Alla luce delle considerazioni fatte viene spontanea una domanda: quale collaborazione può dare la scuola per avere un ruolo attivo nella soluzioni di problemi così urgenti ed importanti? Si possono individuare almeno tre contributi nell’ambito dell’educazione e dell’istruzione scolastica, contributi comunque di carattere trasversale.
Innanzi tutto la scuola deve formare i giovani al lavoro e non solo per il posto di lavoro. Il giovane deve avere cognizione che è cambiato il mondo del lavoro, nel quale si dovrà inserire dopo il periodo scolastico: si tratta di una realtà in continua trasformazione. Entrare in questa realtà non significa più occupare un posto da conservare per tutta la vita lavorativa.
In secondo luogo la scuola ha il compito di far capire al giovane che non vi è più separazione tra il tempo dell’istruzione ed il tempo dell’attività lavorativa. La continua evoluzione dei processi produttivi impone un continuo aggiornamento degli operatori, di conseguenza anche durante il periodo di lavoro è necessario un continuo aggiornamento nell’ambito della formazione e dell’addestramento. Non a caso si parla di formazione continua.

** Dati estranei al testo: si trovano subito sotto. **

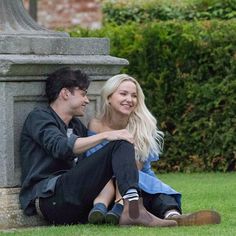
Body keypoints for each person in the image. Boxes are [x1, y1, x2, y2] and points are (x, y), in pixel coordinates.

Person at [19, 67, 178, 227]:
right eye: (83, 94)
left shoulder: (77, 127)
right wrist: (106, 135)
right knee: (120, 141)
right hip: (51, 198)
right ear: (65, 93)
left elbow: (93, 168)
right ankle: (133, 210)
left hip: (78, 201)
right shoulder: (39, 117)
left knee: (130, 176)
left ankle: (168, 212)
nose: (87, 100)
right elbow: (61, 147)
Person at [86, 74, 221, 226]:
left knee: (154, 191)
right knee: (121, 185)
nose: (129, 100)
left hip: (137, 182)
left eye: (134, 96)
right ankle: (112, 211)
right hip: (106, 187)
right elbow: (96, 162)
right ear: (108, 97)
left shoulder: (142, 127)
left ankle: (174, 216)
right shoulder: (96, 125)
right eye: (123, 94)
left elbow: (134, 169)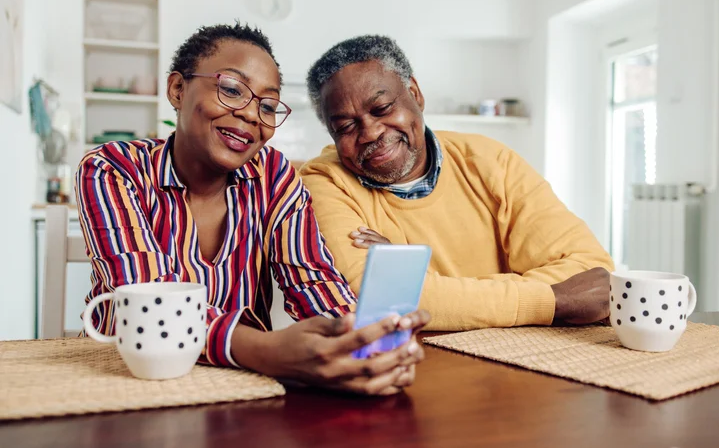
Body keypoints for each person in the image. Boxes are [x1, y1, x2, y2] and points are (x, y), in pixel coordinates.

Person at [75, 24, 428, 395]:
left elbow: (313, 281)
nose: (250, 115)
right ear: (178, 89)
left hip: (238, 384)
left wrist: (360, 339)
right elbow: (155, 308)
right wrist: (265, 350)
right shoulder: (113, 170)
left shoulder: (274, 176)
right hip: (121, 376)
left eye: (268, 105)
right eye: (230, 90)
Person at [300, 35, 614, 331]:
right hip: (417, 364)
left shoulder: (490, 160)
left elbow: (593, 274)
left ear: (415, 94)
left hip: (526, 357)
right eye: (345, 126)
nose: (369, 133)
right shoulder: (323, 182)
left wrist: (416, 279)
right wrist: (552, 300)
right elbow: (371, 300)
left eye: (382, 109)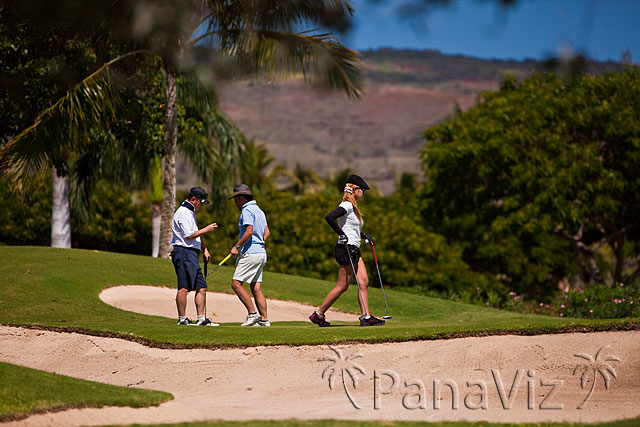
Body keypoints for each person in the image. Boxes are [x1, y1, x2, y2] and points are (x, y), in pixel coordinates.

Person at [309, 175, 385, 327]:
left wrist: (364, 236)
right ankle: (318, 314)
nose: (364, 193)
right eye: (363, 190)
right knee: (342, 286)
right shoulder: (347, 205)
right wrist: (341, 235)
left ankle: (366, 316)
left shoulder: (353, 207)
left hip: (354, 248)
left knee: (364, 282)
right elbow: (329, 217)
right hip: (346, 249)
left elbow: (350, 229)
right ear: (356, 190)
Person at [170, 186, 219, 326]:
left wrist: (205, 249)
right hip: (183, 252)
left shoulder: (190, 212)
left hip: (192, 253)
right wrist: (207, 229)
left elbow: (196, 233)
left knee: (201, 286)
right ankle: (182, 319)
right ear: (193, 199)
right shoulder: (183, 213)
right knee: (184, 287)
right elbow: (189, 235)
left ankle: (201, 318)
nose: (202, 205)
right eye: (201, 202)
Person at [229, 184, 271, 327]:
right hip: (261, 252)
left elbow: (249, 231)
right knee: (256, 287)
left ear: (242, 198)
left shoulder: (246, 210)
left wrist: (237, 246)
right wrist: (259, 243)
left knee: (236, 284)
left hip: (251, 253)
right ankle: (264, 320)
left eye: (236, 199)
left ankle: (252, 314)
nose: (235, 202)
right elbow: (267, 233)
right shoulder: (259, 211)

In terzo luogo è opportuno che la scuola contribuisca con gli approfondimenti del caso a dare una visione nuova della cultura del lavoro, magari rimarcando, anche durante le ore di educazione civica, che nella Costituzione italiana, è sancito il diritto al lavoro piuttosto che il diritto al posto di lavoro.
Questa impostazione offre certamente un contributo a costruire quella flessibilità mentale per affrontare le tematiche dell’occupazione.